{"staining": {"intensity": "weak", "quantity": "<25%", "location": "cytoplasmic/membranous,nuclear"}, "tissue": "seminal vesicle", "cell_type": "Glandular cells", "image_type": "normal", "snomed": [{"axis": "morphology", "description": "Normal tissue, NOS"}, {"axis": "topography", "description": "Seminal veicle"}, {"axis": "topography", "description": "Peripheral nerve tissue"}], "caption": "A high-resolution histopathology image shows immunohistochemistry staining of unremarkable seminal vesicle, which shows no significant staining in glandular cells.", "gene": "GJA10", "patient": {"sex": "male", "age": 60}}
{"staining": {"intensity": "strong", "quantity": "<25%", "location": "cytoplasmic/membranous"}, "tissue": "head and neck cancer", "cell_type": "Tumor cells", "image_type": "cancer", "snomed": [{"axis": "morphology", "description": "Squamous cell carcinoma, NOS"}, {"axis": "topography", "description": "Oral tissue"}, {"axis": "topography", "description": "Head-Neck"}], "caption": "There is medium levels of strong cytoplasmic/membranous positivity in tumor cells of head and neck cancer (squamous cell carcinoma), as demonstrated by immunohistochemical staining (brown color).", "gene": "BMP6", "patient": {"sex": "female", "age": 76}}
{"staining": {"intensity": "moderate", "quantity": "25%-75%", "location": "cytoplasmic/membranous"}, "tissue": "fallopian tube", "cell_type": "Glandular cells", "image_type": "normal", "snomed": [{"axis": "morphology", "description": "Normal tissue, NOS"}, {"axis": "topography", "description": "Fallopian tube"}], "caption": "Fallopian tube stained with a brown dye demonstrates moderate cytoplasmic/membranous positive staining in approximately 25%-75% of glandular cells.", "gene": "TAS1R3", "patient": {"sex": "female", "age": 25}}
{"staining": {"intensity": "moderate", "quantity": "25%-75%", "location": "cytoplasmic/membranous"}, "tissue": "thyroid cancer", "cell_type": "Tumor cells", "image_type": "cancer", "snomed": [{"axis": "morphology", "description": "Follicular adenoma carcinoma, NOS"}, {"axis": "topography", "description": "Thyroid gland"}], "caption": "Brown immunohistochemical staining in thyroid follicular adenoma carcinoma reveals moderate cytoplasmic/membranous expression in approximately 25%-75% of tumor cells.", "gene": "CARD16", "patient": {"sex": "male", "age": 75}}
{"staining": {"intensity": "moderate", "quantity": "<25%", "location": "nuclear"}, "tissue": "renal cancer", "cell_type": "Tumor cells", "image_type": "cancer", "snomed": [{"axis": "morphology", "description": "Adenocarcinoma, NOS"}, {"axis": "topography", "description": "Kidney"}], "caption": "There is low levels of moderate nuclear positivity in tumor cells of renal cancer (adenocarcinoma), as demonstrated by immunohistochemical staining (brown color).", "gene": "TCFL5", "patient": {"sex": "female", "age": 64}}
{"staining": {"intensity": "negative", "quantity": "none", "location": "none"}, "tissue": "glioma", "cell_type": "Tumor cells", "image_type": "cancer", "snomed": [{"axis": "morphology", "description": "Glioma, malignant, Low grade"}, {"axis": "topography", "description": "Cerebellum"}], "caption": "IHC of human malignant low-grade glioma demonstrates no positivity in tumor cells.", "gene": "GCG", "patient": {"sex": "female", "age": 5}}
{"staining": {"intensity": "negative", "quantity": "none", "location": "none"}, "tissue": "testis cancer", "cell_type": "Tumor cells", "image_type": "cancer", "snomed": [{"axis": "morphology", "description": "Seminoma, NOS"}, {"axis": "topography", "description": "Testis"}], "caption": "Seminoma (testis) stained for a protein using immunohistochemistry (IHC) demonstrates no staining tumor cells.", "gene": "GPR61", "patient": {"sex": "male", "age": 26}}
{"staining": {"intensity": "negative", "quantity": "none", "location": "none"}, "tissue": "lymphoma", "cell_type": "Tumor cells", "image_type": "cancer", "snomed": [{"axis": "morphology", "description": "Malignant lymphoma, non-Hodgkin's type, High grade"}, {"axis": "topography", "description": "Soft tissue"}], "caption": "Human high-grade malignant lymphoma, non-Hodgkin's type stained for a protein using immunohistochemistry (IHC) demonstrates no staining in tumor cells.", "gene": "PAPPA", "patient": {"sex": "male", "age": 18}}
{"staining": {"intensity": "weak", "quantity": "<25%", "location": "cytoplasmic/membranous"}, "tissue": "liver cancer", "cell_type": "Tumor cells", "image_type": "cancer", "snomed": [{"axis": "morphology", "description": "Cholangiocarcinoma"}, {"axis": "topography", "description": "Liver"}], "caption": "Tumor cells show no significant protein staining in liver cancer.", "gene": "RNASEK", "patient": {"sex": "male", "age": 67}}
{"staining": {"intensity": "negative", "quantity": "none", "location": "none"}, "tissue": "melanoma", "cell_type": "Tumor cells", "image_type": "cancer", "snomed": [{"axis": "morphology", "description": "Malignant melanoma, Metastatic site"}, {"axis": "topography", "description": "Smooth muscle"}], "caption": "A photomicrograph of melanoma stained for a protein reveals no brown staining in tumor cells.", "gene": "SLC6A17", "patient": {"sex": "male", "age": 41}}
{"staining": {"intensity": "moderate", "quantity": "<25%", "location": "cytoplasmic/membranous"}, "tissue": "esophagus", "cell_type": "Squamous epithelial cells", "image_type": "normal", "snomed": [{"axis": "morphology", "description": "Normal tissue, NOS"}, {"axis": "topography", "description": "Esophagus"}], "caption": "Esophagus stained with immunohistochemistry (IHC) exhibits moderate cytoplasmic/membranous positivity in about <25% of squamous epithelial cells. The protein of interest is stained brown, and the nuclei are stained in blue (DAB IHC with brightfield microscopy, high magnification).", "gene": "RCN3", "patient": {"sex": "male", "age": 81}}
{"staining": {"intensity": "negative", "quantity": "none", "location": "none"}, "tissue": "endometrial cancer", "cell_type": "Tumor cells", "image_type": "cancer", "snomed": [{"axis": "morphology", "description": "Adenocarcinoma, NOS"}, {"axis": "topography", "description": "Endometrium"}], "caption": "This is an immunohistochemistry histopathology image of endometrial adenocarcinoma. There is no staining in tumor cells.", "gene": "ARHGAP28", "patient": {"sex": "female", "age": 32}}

════════════════════

## What the task requires
Once the line with "cells show no" is found in the records above, print exactly that line and every line after it through the line with "photomicrograph of melanoma".

## Exercise solution
{"staining": {"intensity": "weak", "quantity": "<25%", "location": "cytoplasmic/membranous"}, "tissue": "liver cancer", "cell_type": "Tumor cells", "image_type": "cancer", "snomed": [{"axis": "morphology", "description": "Cholangiocarcinoma"}, {"axis": "topography", "description": "Liver"}], "caption": "Tumor cells show no significant protein staining in liver cancer.", "gene": "RNASEK", "patient": {"sex": "male", "age": 67}}
{"staining": {"intensity": "negative", "quantity": "none", "location": "none"}, "tissue": "melanoma", "cell_type": "Tumor cells", "image_type": "cancer", "snomed": [{"axis": "morphology", "description": "Malignant melanoma, Metastatic site"}, {"axis": "topography", "description": "Smooth muscle"}], "caption": "A photomicrograph of melanoma stained for a protein reveals no brown staining in tumor cells.", "gene": "SLC6A17", "patient": {"sex": "male", "age": 41}}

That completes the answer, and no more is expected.